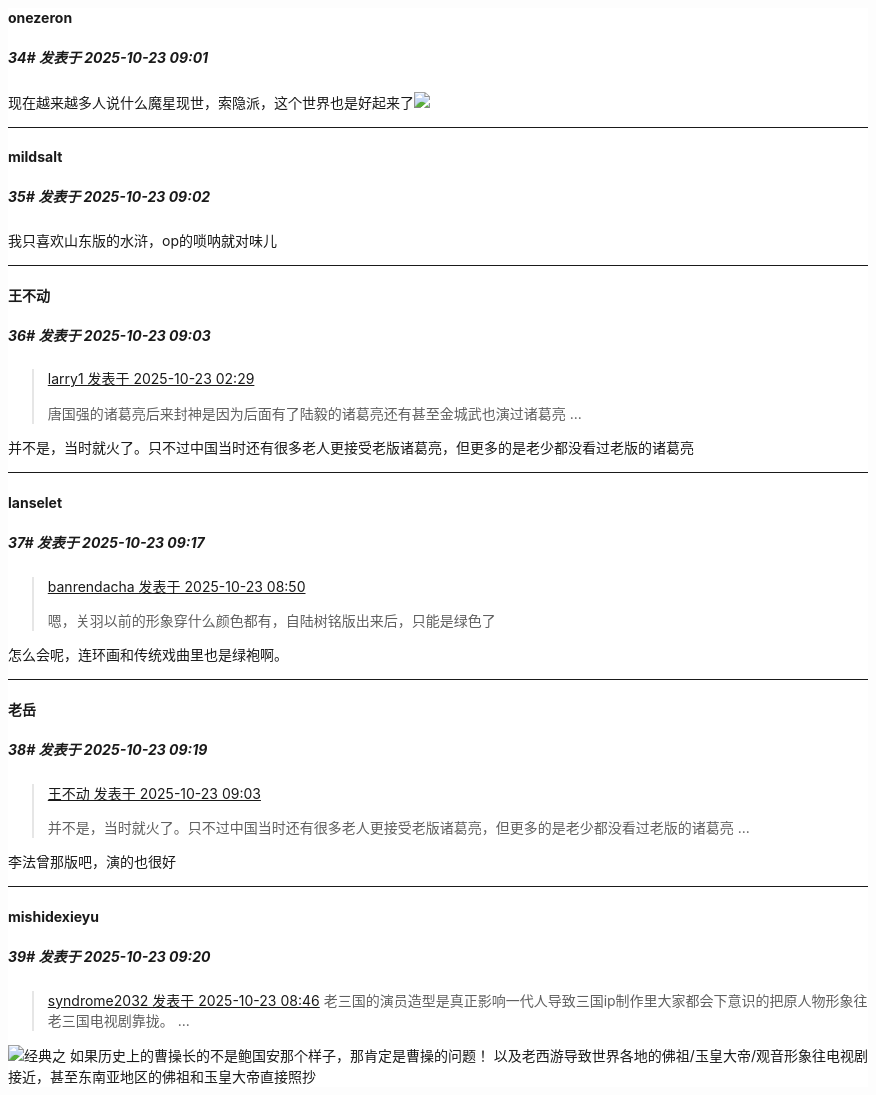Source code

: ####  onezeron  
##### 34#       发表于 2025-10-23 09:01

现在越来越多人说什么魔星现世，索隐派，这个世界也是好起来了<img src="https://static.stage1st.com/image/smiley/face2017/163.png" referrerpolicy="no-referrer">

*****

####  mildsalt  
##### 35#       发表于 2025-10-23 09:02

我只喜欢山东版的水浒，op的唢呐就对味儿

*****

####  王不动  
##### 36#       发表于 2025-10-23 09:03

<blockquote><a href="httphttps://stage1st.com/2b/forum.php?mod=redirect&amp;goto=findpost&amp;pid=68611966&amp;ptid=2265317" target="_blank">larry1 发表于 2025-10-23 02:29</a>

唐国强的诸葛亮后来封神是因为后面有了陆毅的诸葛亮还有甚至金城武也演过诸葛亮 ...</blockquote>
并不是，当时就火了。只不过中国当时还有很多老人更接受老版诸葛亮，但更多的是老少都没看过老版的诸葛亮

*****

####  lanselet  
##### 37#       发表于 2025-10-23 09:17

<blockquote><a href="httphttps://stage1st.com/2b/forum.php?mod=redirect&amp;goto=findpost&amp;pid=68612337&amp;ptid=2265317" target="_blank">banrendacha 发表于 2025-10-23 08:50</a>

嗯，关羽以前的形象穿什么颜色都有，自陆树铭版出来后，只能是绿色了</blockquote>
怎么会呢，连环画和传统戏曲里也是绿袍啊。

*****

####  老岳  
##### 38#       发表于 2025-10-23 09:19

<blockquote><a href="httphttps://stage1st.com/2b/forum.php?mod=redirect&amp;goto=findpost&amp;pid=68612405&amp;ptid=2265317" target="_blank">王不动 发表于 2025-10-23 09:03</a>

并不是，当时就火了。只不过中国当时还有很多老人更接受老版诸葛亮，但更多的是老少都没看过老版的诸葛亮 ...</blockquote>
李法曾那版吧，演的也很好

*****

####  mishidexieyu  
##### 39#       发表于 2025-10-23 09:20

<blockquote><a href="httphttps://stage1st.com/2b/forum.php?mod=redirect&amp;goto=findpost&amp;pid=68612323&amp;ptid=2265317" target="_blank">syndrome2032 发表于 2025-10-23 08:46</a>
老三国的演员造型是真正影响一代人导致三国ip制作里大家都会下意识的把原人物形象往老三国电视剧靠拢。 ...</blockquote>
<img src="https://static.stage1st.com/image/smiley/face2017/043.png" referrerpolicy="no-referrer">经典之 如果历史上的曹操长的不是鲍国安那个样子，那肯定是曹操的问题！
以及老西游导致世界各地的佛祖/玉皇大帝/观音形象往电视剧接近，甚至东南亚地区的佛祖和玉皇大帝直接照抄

====

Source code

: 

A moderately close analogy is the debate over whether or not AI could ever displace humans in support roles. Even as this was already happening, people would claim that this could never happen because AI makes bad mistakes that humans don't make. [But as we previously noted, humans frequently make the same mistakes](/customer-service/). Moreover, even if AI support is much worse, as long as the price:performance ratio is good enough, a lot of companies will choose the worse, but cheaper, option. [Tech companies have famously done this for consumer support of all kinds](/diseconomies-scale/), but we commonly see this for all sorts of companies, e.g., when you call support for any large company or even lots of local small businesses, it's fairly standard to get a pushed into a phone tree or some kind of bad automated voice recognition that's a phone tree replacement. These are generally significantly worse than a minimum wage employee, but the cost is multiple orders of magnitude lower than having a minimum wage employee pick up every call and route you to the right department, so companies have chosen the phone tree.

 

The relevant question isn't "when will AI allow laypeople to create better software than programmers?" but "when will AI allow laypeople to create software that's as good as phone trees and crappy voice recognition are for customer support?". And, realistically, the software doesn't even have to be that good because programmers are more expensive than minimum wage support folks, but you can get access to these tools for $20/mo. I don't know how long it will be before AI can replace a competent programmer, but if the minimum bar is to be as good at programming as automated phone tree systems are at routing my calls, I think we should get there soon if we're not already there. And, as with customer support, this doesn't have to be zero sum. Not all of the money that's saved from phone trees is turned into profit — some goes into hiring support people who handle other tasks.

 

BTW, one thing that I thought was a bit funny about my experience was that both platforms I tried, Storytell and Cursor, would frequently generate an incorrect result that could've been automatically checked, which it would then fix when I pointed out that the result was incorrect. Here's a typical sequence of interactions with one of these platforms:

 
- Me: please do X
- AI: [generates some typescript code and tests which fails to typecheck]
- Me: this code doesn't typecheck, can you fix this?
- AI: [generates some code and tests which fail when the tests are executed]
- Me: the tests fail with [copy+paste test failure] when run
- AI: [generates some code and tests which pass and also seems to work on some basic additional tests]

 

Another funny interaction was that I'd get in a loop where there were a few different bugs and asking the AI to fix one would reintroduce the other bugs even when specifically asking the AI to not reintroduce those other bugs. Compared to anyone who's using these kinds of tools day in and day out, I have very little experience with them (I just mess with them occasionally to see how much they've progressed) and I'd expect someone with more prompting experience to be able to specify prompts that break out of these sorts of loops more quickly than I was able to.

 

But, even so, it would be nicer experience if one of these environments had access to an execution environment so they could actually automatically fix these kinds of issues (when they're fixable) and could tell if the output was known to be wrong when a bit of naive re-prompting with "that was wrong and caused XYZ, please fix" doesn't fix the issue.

====

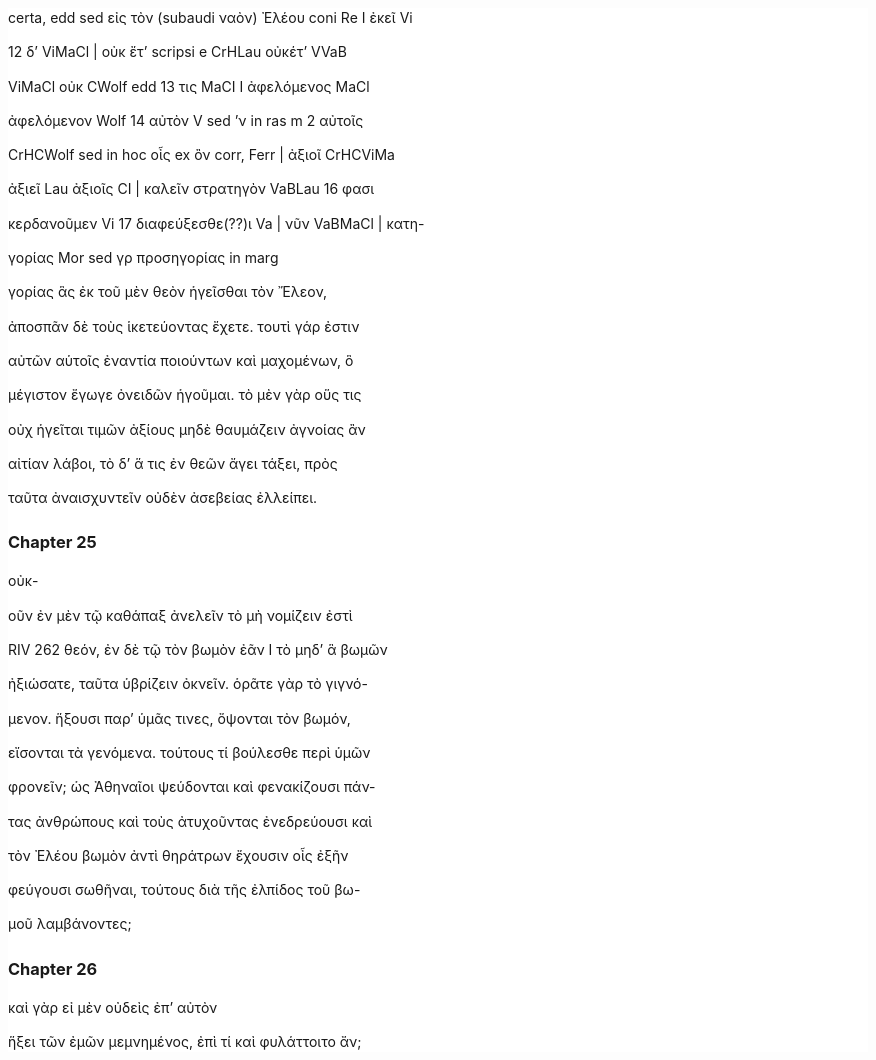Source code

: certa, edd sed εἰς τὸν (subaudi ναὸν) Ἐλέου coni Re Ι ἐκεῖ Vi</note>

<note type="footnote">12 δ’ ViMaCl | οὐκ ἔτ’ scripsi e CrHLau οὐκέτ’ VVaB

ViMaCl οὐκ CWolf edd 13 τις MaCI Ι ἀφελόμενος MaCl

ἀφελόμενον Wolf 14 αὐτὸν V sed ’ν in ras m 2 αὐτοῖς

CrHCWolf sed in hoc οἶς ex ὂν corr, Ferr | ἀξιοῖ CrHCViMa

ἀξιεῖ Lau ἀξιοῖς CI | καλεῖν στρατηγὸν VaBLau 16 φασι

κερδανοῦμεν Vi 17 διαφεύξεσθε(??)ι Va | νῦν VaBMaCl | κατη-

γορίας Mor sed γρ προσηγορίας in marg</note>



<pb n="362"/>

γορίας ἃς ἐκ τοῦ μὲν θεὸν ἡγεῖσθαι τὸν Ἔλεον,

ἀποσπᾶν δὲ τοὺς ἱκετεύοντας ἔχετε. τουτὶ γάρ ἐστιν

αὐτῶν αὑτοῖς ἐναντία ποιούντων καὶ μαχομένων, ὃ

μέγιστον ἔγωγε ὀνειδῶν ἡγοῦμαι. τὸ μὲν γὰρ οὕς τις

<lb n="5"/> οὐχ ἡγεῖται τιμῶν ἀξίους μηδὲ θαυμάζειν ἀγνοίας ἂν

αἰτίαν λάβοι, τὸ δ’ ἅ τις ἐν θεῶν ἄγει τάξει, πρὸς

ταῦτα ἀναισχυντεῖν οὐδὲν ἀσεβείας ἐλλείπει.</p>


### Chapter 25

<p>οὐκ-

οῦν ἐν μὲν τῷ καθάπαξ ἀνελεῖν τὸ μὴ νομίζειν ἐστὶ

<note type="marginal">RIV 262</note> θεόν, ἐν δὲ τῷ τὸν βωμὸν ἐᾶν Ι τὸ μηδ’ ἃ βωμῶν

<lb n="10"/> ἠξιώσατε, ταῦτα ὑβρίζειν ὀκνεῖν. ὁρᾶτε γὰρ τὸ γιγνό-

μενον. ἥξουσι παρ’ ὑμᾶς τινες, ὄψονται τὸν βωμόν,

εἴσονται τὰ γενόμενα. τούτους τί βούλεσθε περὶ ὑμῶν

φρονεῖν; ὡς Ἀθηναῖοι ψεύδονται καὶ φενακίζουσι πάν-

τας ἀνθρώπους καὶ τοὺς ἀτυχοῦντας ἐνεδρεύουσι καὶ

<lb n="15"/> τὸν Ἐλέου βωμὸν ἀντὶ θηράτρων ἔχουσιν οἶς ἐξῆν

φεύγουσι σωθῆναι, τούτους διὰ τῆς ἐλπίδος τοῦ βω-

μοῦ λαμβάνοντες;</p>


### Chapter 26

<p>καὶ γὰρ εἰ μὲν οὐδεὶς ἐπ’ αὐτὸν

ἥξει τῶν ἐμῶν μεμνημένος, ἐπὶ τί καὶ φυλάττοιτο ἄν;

====

Work request: The response should be the listing above, limited to the lines between the one holding "我只喜欢山东版的水浒，op的唢呐就对味儿" and the one holding "唐国强的诸葛亮后来封神是因为", inclusive, reproduced exactly.

Completed task:
我只喜欢山东版的水浒，op的唢呐就对味儿

*****

####  王不动  
##### 36#       发表于 2025-10-23 09:03

<blockquote><a href="httphttps://stage1st.com/2b/forum.php?mod=redirect&amp;goto=findpost&amp;pid=68611966&amp;ptid=2265317" target="_blank">larry1 发表于 2025-10-23 02:29</a>

唐国强的诸葛亮后来封神是因为后面有了陆毅的诸葛亮还有甚至金城武也演过诸葛亮 ...</blockquote>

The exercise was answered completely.